━━━ RECORDED DATA ━━━

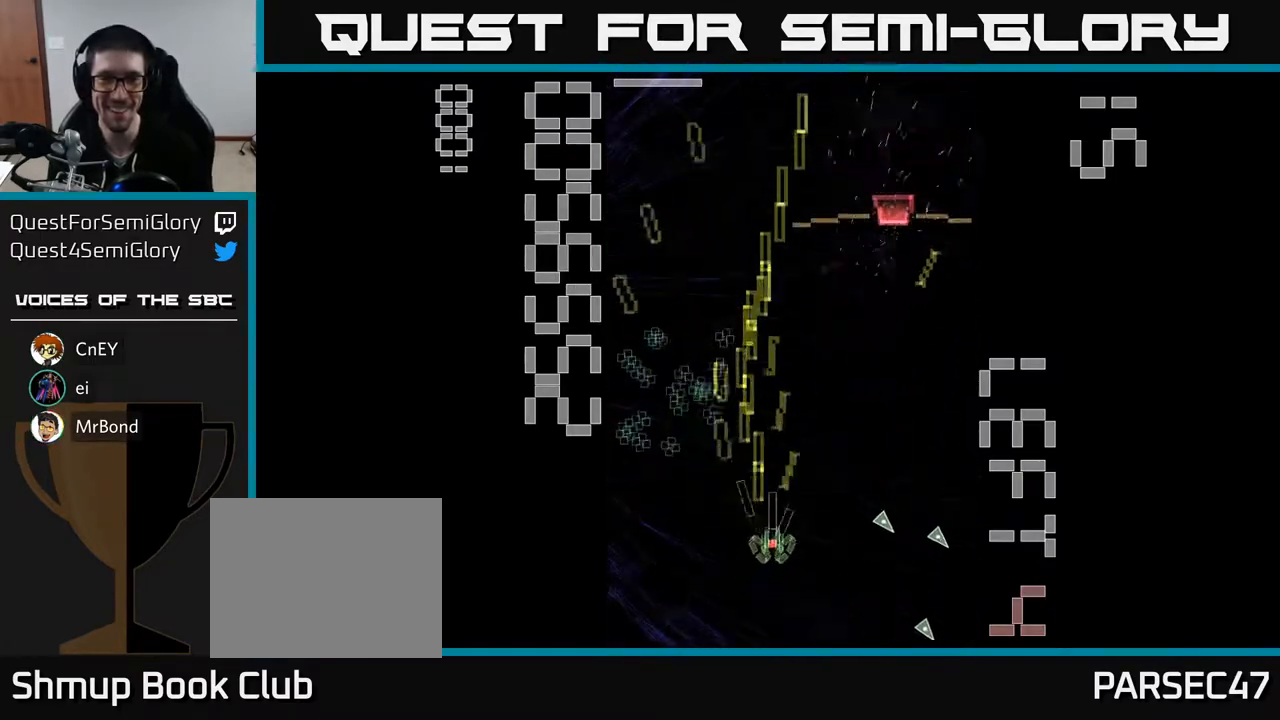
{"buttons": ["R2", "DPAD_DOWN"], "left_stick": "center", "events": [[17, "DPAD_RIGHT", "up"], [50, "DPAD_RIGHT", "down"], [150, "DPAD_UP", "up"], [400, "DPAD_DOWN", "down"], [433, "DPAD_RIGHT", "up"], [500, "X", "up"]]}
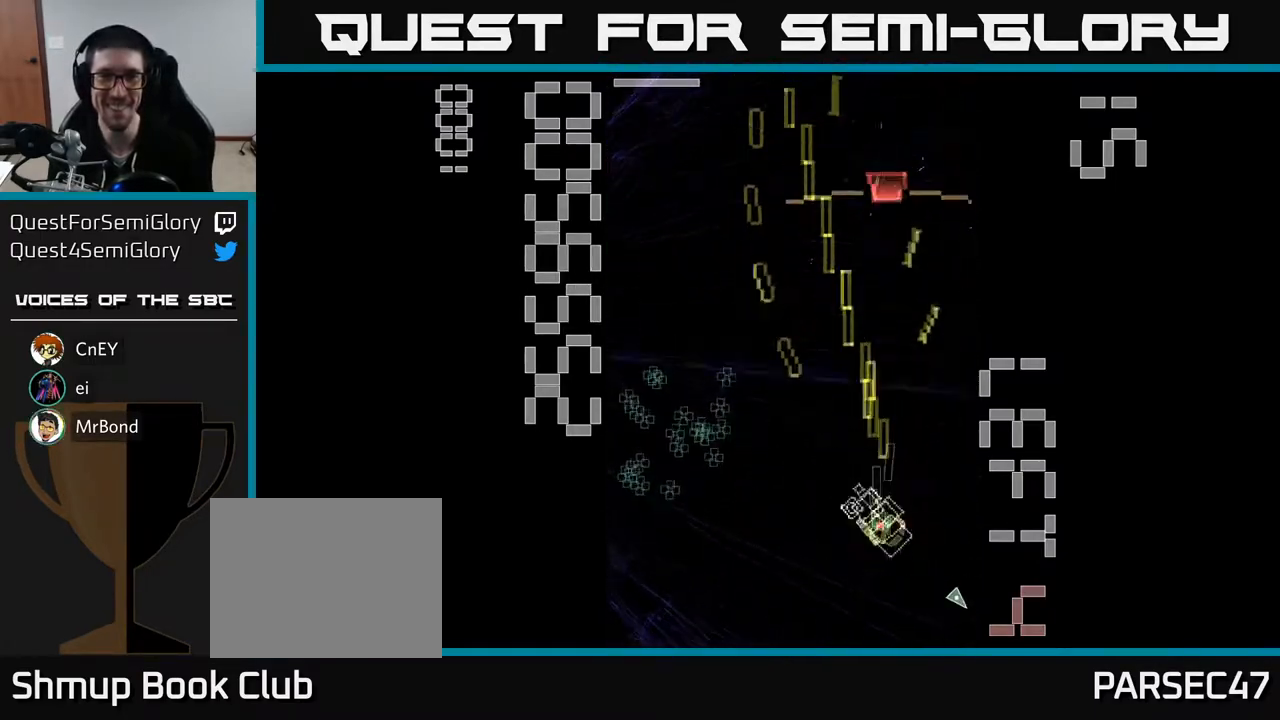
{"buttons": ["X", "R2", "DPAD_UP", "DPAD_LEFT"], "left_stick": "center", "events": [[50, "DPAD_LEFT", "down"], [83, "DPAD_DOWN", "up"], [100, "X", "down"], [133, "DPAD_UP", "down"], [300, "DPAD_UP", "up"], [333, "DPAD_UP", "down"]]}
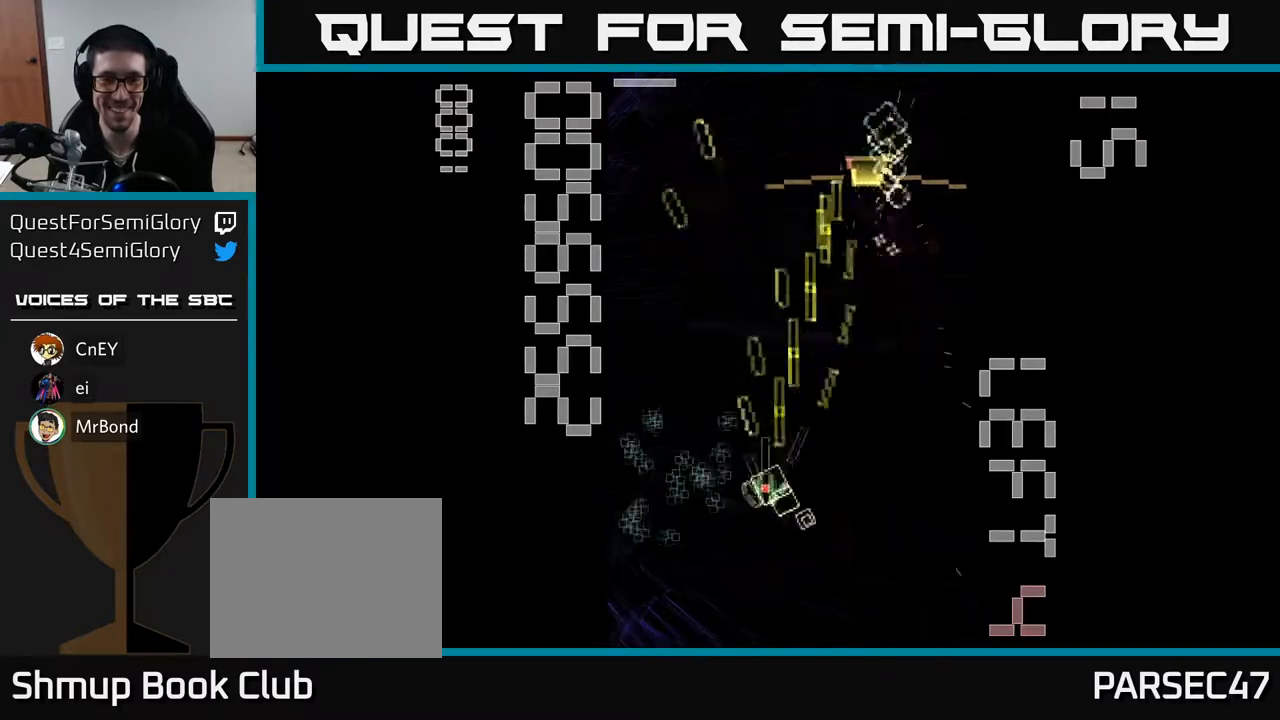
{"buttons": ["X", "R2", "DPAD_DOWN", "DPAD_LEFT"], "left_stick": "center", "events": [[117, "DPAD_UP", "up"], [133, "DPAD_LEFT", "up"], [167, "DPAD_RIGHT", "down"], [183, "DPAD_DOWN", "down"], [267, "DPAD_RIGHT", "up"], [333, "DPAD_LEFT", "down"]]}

━━━

The answer is the whole listing retyped exactly, with pictures omitted.

▸ ANSWER:
{"buttons": ["R2", "DPAD_DOWN"], "left_stick": "center", "events": [[17, "DPAD_RIGHT", "up"], [50, "DPAD_RIGHT", "down"], [150, "DPAD_UP", "up"], [400, "DPAD_DOWN", "down"], [433, "DPAD_RIGHT", "up"], [500, "X", "up"]]}
{"buttons": ["X", "R2", "DPAD_UP", "DPAD_LEFT"], "left_stick": "center", "events": [[50, "DPAD_LEFT", "down"], [83, "DPAD_DOWN", "up"], [100, "X", "down"], [133, "DPAD_UP", "down"], [300, "DPAD_UP", "up"], [333, "DPAD_UP", "down"]]}
{"buttons": ["X", "R2", "DPAD_DOWN", "DPAD_LEFT"], "left_stick": "center", "events": [[117, "DPAD_UP", "up"], [133, "DPAD_LEFT", "up"], [167, "DPAD_RIGHT", "down"], [183, "DPAD_DOWN", "down"], [267, "DPAD_RIGHT", "up"], [333, "DPAD_LEFT", "down"]]}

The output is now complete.